Lucio ocultó los paquetes en el ropero y pensativo sentóse en el borde de la mesa, cogiéndose una rodilla entre las dos manos.

– ¿Y la Geografía?

El silencio tornó a pesar sobre los espíritus mojados, sobre nuestros semblantes lívidos, sobre las entreabiertas manos amoratadas.

Me levanté sombrío, sin apartar la mirada del muro blanco.

– Dame el revólver, me voy.

– Te acompaño -dijo Irzubeta incorporándose en el lecho, y en la oscuridad nos perdimos por las calles sin pronunciar palabras, con adusto rostro y encorvadas espaldas.
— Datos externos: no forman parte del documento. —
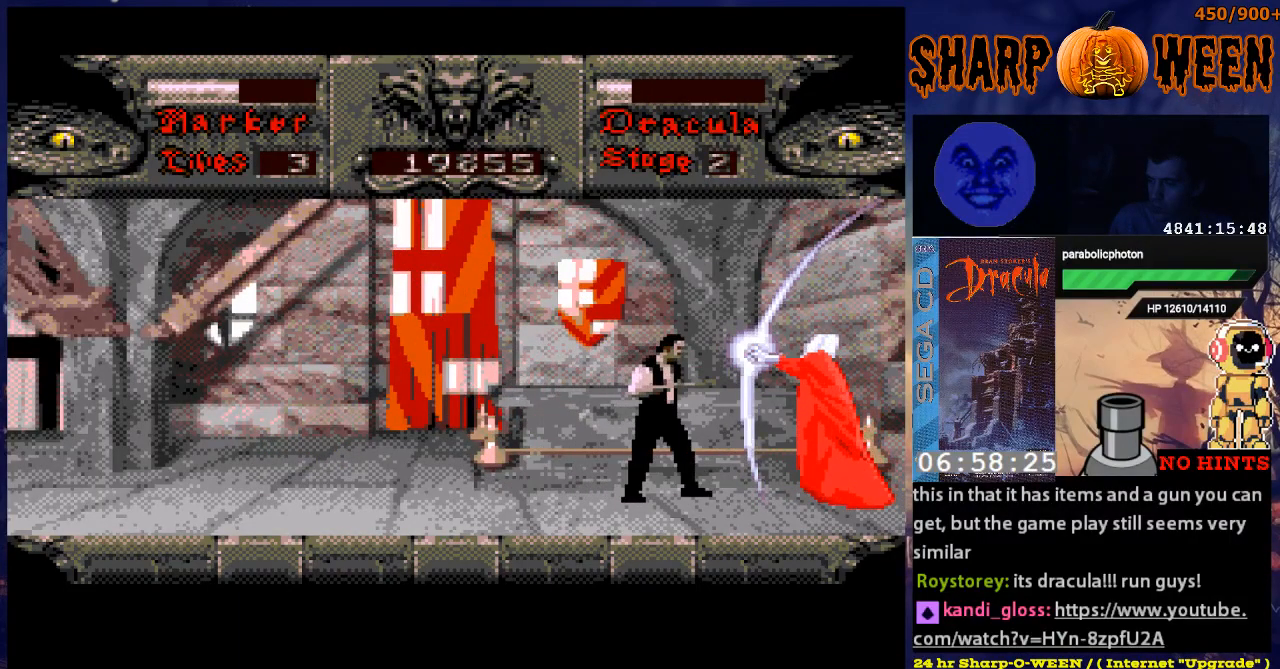
{"buttons": [], "events": []}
Terminaba de desnudarme, cuando tres golpes frenéticos repercutieron en la puerta de la calle, tres golpes urgentísimos que me erizaron el cabello.

Vertiginosamente pensé: La policía me ha seguido… la policía… la policía… jadeaba mi alma.

El golpe aullador se repitió otras tres veces, con más ansiedad, con más furor, con más urgencia.

Tomé el revólver y desnudo salí a la puerta.

No terminé de abrir la hoja y Enrique se desplomó en mis brazos. Algunos libros rodaron por el pavimento.

– Cerrá, cerrá que me persiguen; cerrá, Silvio -habló con voz enronquecida Irzubeta.

Lo arrastré bajo el techo de la galería.

– ¿Qué pasa, Silvio, qué pasa? -gritó mi madre asustada desde su habitación.

– Nada, callate… un vigilante que lo corría a Enrique por una pelea.

En el silencio de la noche, que el miedo hacía cómplice de la justicia inquisidora, resonó el silbido del pito de un polizonte, y un caballo al galope cruzó la bocacalle. Otra vez el terrible sonido, multiplicado, se repitió en distintos puntos cercanos.

Como serpentinas cruzaban la altura las clamantes llamadas de los vigilantes.

Un vecino abrió la puerta de calle, se escucharon las voces de un diálogo, y Enrique y yo en la oscuridad de la galería, temblorosos nos estrechábamos uno contra otro. Por todas partes los silbos inquietantes se prolongaban amenazadores, numerosos, en tanto que de la carrera siniestra para cazar al delincuente, nos llegaba el ruido de herraduras de caballos, de galopes frenéticos, las bruscas detenciones en el resbaladizo adoquinado, el retroceso de los polizontes. Y yo tenía al perseguido entre mis brazos, su cuerpo tembloroso de espanto contra mí, y una misericordia infinita me inclinaba hacia el adolescente quebrantado.

Lo arrastré hasta mi tugurio. Le castañeteaban los dientes. Tiritando de miedo, se dejó caer en una silla y sus azoradas pupilas engrandecidas de espanto se fijaron en la sonrosada pantalla de la lámpara.

Otra vez cruzó un caballo la calle, pero con tanta lentitud que creía se detendría frente a mi casa. Después, el vigilante espoleó su cabalgadura y las llamadas de los silbatos que se hacían menos frecuentes, cesaron por completo.

– Agua, dame agua.

Le alcancé una garrafa, y bebió ávidamente. En su garganta el agua cantaba. Un suspiro amplio le contrajo el pecho.

Después, sin apartar la inmóvil pupila de la pantalla sonrosada, sonrió con la sonrisa extraña e incierta de quien despierta de un miedo alucinante.

Dijo:

– Gracias, Silvio -y aún sonreía, ilimitadamente anchurosa el alma en el inesperado prodigio de su salvación.